Data ingestion overview
To ingest data into an index, you can import from object storage or use the upsert operation.
Import from object storage
Importing from object storage is most efficient and cost-effective method to load large numbers of records into an index. You store your data as Parquet files in object storage, integrate your object storage with Pinecone, and then start an asynchronous, long-running operation that imports and indexes your records.
This feature is in public preview and available only on Standard and Enterprise plans.
Import limitations
- Import does not support integrated embedding.
- Import only supports AWS S3 as a data source.
- You cannot import data from S3 Express One Zone storage.
- You cannot import data into existing namespaces.
- Each import request can import up 1TB of data into a maximum of 100 namespaces. Note that you cannot import more than 10GB per file and no more than 100,000 files per import.

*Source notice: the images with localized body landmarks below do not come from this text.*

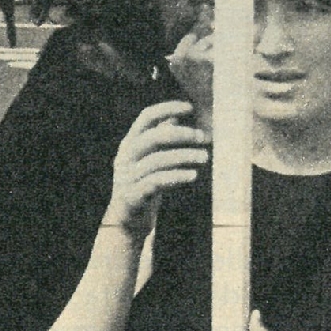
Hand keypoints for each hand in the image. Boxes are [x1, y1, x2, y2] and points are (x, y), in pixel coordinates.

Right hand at [103, 96, 206, 237]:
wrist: (127, 222)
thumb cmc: (143, 184)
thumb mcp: (150, 159)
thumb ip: (159, 138)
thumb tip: (175, 116)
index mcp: (130, 142)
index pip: (146, 117)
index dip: (167, 108)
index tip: (190, 108)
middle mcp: (125, 157)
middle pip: (153, 137)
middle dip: (181, 134)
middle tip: (203, 138)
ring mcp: (126, 177)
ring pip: (157, 160)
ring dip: (184, 156)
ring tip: (204, 157)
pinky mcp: (132, 196)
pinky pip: (156, 182)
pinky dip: (176, 176)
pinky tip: (193, 175)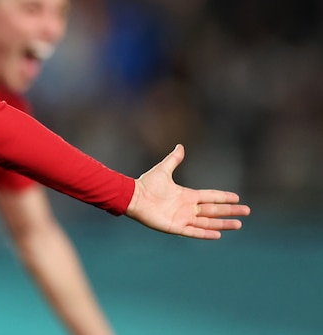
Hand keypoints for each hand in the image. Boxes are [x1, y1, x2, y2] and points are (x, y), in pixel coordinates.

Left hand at [125, 144, 250, 238]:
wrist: (133, 196)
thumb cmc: (146, 184)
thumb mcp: (163, 169)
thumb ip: (173, 159)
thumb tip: (180, 146)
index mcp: (186, 195)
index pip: (210, 196)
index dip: (223, 197)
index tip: (237, 197)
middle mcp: (187, 208)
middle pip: (213, 210)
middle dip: (230, 211)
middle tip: (246, 211)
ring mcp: (182, 218)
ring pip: (208, 222)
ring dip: (223, 224)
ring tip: (239, 224)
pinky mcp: (175, 227)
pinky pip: (194, 232)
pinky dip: (206, 233)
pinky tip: (218, 234)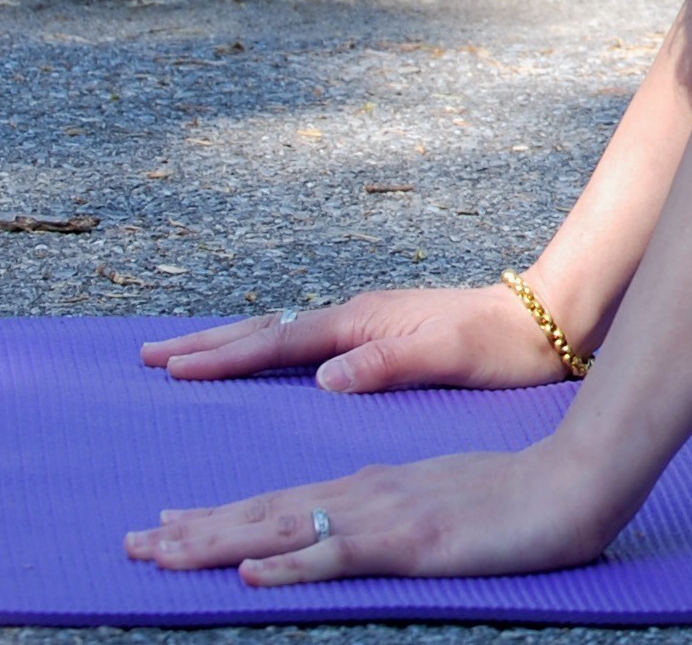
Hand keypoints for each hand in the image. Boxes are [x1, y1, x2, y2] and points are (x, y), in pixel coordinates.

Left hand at [126, 442, 622, 585]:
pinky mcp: (412, 542)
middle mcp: (368, 494)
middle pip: (266, 513)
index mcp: (374, 487)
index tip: (164, 529)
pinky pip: (342, 554)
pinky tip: (254, 570)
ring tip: (162, 552)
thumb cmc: (517, 495)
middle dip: (193, 531)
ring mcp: (387, 516)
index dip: (219, 518)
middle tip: (128, 546)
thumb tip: (342, 526)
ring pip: (286, 527)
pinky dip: (293, 562)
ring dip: (219, 541)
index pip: (281, 503)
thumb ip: (391, 514)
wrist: (576, 479)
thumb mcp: (442, 503)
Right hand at [140, 286, 566, 394]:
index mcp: (363, 322)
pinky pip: (303, 340)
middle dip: (206, 343)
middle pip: (266, 329)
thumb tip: (324, 374)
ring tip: (184, 352)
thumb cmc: (500, 346)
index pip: (277, 343)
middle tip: (146, 354)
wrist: (544, 321)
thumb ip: (387, 363)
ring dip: (229, 342)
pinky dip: (266, 346)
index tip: (170, 367)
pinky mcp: (380, 333)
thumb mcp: (447, 357)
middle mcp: (358, 316)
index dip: (223, 358)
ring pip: (281, 331)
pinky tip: (262, 356)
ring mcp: (368, 322)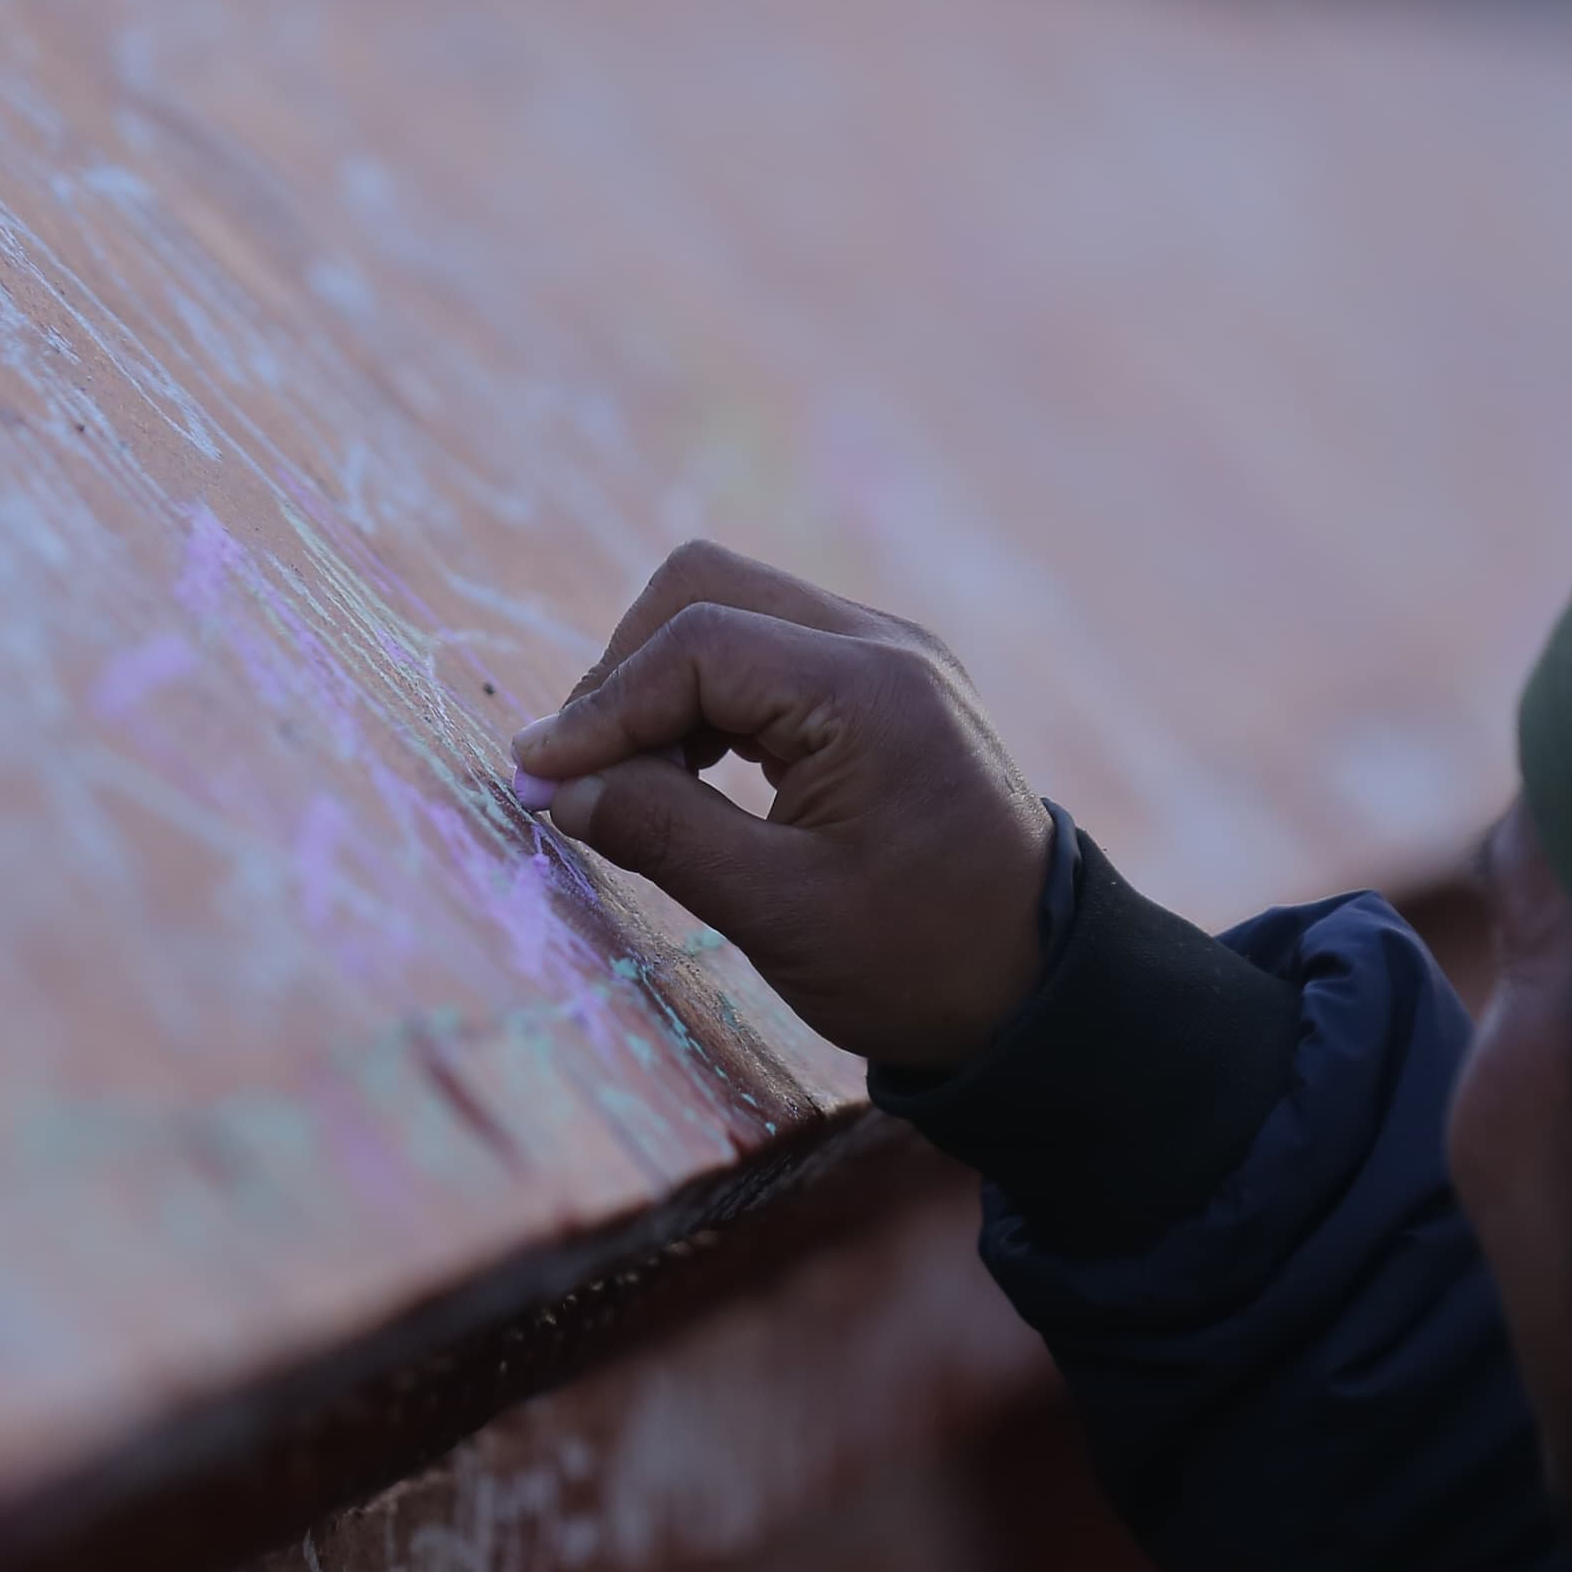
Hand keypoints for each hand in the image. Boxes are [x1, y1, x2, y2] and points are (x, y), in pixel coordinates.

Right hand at [510, 543, 1050, 1071]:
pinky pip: (765, 649)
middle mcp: (884, 647)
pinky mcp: (879, 683)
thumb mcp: (777, 912)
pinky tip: (689, 776)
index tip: (536, 779)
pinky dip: (706, 698)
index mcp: (869, 692)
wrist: (1035, 985)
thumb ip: (660, 833)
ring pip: (730, 607)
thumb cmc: (919, 962)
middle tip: (585, 775)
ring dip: (662, 684)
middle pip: (705, 587)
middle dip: (625, 673)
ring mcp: (887, 656)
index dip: (600, 708)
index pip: (696, 645)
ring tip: (636, 786)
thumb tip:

- Each import will take at least 10 minutes to complete.
Import cost
- To understand how cost is calculated for imports, see Understanding cost.
- For up-to-date pricing information, see Pricing.
Upsert
For ongoing ingestion into an index, either one record at a time or in batches, use the upsert operation. Batch uperting can improve throughput performance and is a good option for larger numbers of records (up to 1000 per batch) if you cannot work around import’s current limitations.
Upsert limits
Metric | Limit |
---|---|
Max upsert size | 2MB or 1000 records |
Max metadata size per record | 40 KB |
Max length for a record ID | 512 characters |
Max dimensionality for dense vectors | 20,000 |
Max non-zero values for sparse vectors | 1000 |
Max dimensionality for sparse vectors | 4.2 billion |
Upsert cost
- To understand how cost is calculated for upserts, see Understanding cost.
- For up-to-date pricing information, see Pricing.
Data freshness
Pinecone is eventually consistent, so there can be a slight delay before new or changed records are visible to queries. You can view index stats to check data freshness.